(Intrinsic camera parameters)
□ □ □

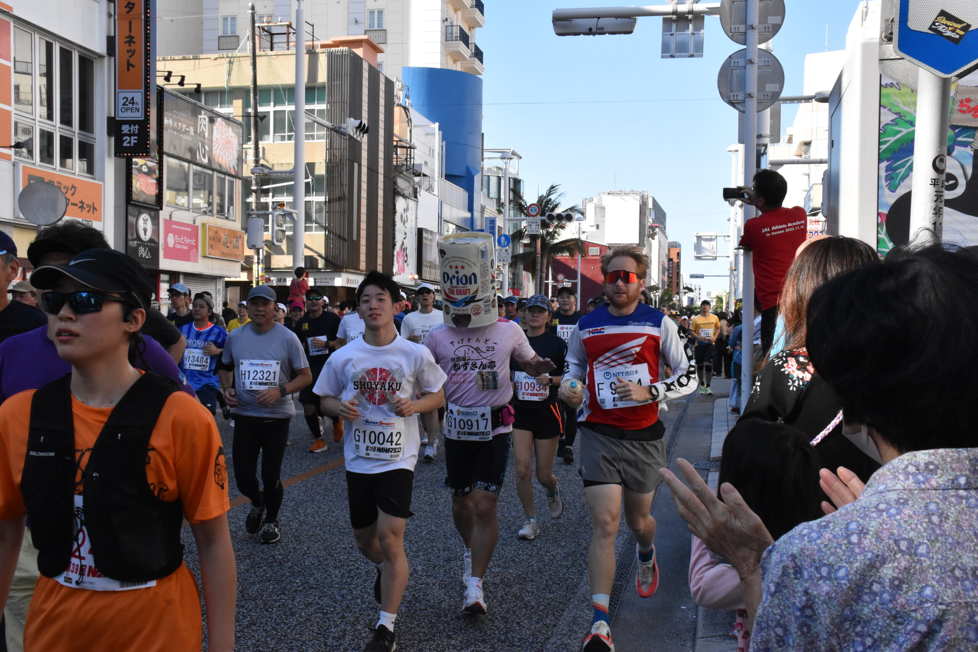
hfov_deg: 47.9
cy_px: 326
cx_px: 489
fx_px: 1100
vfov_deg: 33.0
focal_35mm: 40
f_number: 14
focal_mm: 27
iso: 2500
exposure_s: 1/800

□ □ □

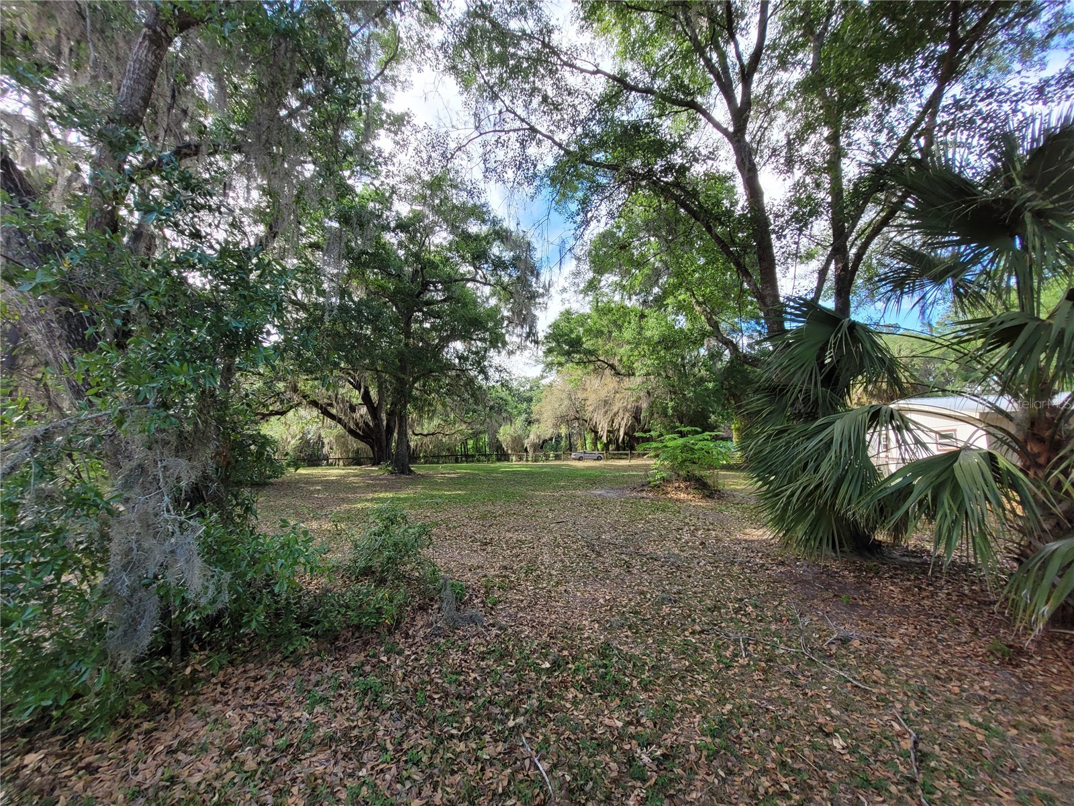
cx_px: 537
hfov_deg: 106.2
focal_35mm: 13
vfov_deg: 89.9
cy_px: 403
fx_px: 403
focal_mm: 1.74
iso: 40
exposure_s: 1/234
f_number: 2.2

□ □ □

[Task instructions]
Using the entries above, output exactly the lines between the line holding "hfov_deg: 106.2" and the line holding "f_number: 2.2", end lines included, and nothing more.

[Result of this exercise]
hfov_deg: 106.2
focal_35mm: 13
vfov_deg: 89.9
cy_px: 403
fx_px: 403
focal_mm: 1.74
iso: 40
exposure_s: 1/234
f_number: 2.2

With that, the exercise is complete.